La Constitución incluyó los controles y contrapesos y la separación de poderes en parte para “forzar [al gobierno] a controlarse a sí mismo”. Pero su objetivo principal no era hacer a Estados Unidos más democrático y proteger mejor los derechos del pueblo. En la visión de los padres fundadores, estos arreglos institucionales, incluido un Senado elitista de elección indirecta, eran necesarios no para proteger al pueblo del gobierno federal, sino para proteger a ese gobierno de un fervor democrático excesivo.
No es extraño entonces que en coyunturas críticas de la historia estadounidense, no hayan sido tanto las salvaguardas del sistema contra el exceso democrático o el diseño brillante de la Constitución los que promovieron los derechos y libertades de la democracia, sino la movilización popular.
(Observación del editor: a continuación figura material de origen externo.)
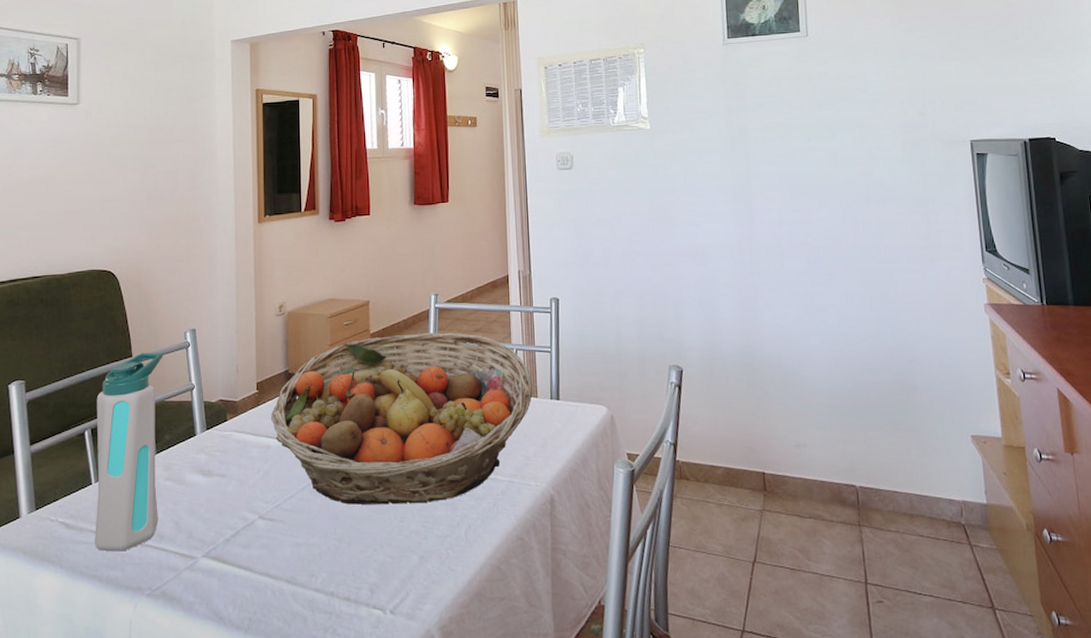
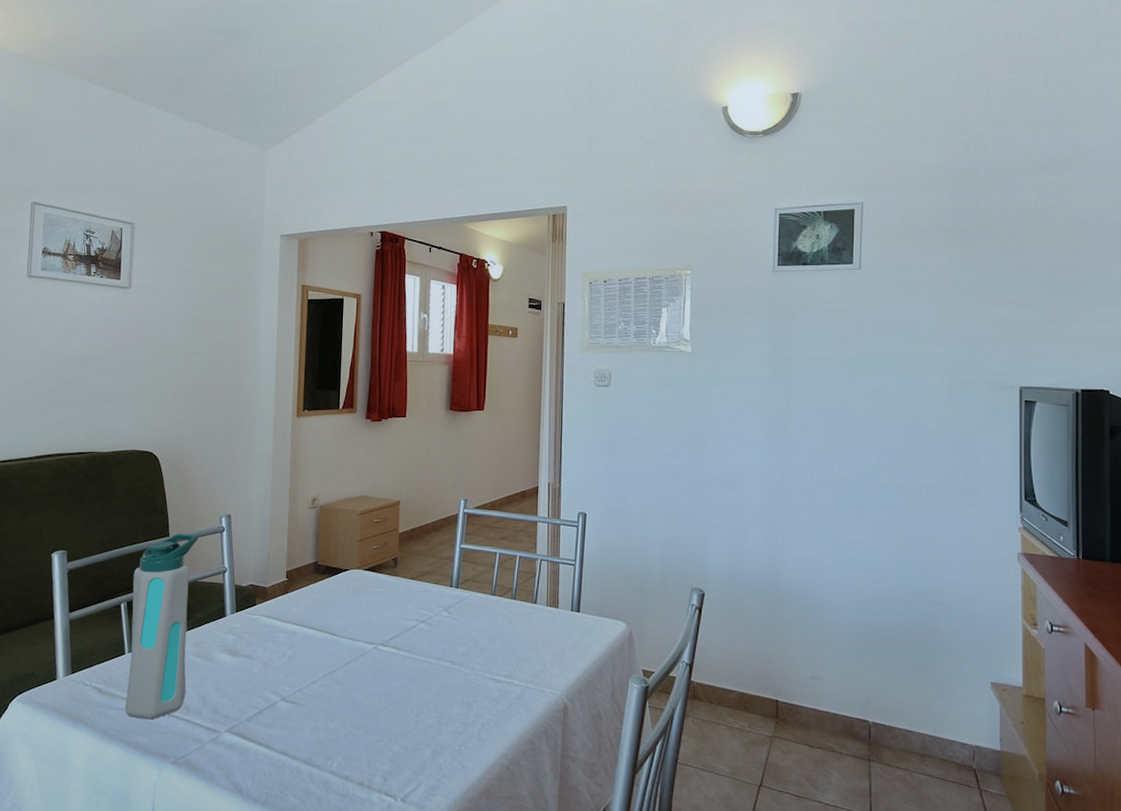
fruit basket: present [271,332,533,505] -> none [298,536,555,700]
Por ejemplo, en la segunda mitad del siglo XIX, cuando poderosos magnates (los “barones ladrones”) se hicieron con el dominio de la economía y la política de Estados Unidos, no les pusieron freno los tribunales o el Congreso (ya que por el contrario, controlaban estas ramas del Estado). Esos magnates y las instituciones que les daban poder tuvieron que rendir cuentas cuando la gente se movilizó, se organizó y consiguió elegir a políticos que prometieron imponerles regulaciones, nivelar el campo de juego económico y aumentar la participación democrática, por ejemplo, mediante la elección directa de los senadores.
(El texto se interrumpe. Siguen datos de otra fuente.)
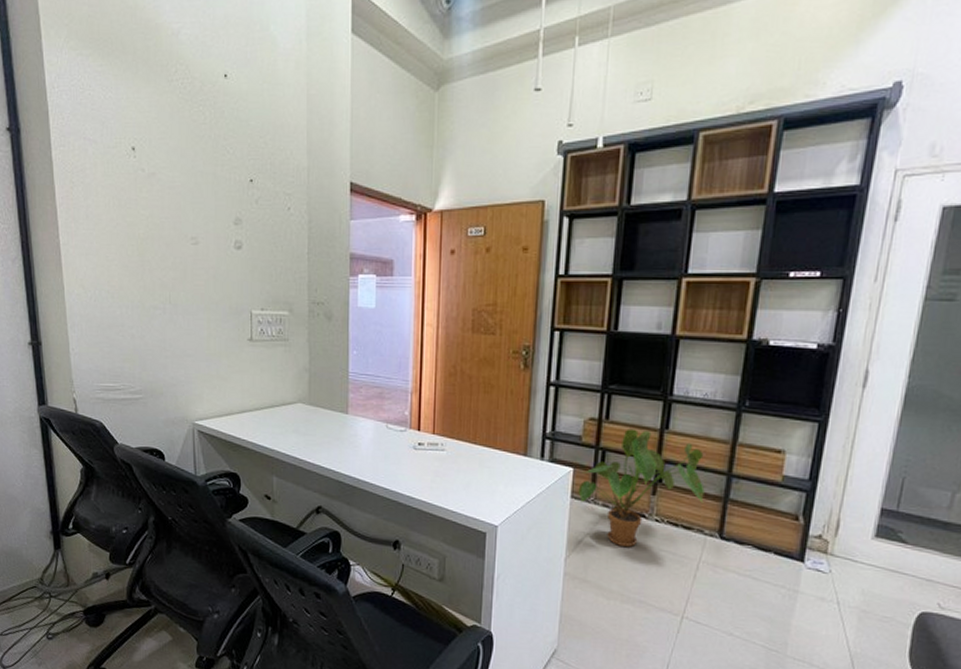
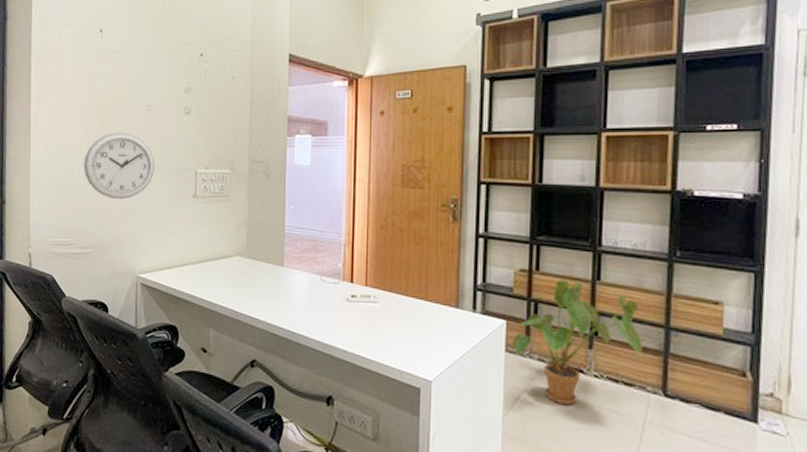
wall clock: none [125,268,206,343] -> present [83,133,156,200]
Asimismo, en los años cincuenta y sesenta, no fue la separación de poderes lo que finalmente derrotó al sistema legalizado de racismo y represión en el sur de los Estados Unidos, sino la acción de manifestantes que se organizaron, protestaron y construyeron un movimiento de masas que obligó a las instituciones federales a actuar. Lo que finalmente convenció al presidente John F. Kennedy de intervenir (y promulgar la Ley de Derechos Civiles) fue la “cruzada de los niños” del 2 de mayo de 1963, cuando cientos de niños fueron arrestados en Birmingham (Alabama) por participar en las protestas. Como expresó Kennedy: “Los hechos sucedidos en Birmingham y otros lugares han intensificado de tal modo las demandas de igualdad que no sería prudente que ninguna ciudad, estado u órgano legislativo decida ignorarlas”.
Hoy también, lo único que puede salvar a Estados Unidos en esta hora de agitación política y crisis es la movilización de la sociedad. No se puede esperar que lo hagan figuras salvadoras o los controles y contrapesos. E incluso si pudieran, cualquier cosa que no sea una derrota contundente en las urnas dejará a los partidarios de Trump con la sensación de haber sido agraviados y engañados, y la polarización se profundizará. Peor aún, sentará un precedente en el sentido de que las élites deben controlar a las élites, y aumentará la pasividad de la sociedad. ¿Qué pasará la próxima vez que un líder inescrupuloso haga cosas peores que Trump y las élites no acudan al rescate?
Visto en esta perspectiva, el mayor regalo de Mueller a la democracia estadounidense fue un informe que se abstuvo de iniciar el proceso de juicio político, pero expuso la mendacidad, la corrupción y los delitos del presidente, para que los votantes puedan movilizarse y ejercer el poder y la responsabilidad que les competen de reemplazar a los malos dirigentes.
La Constitución no salvará a la democracia estadounidense. Jamás lo ha hecho. Sólo la sociedad estadounidense puede hacerlo.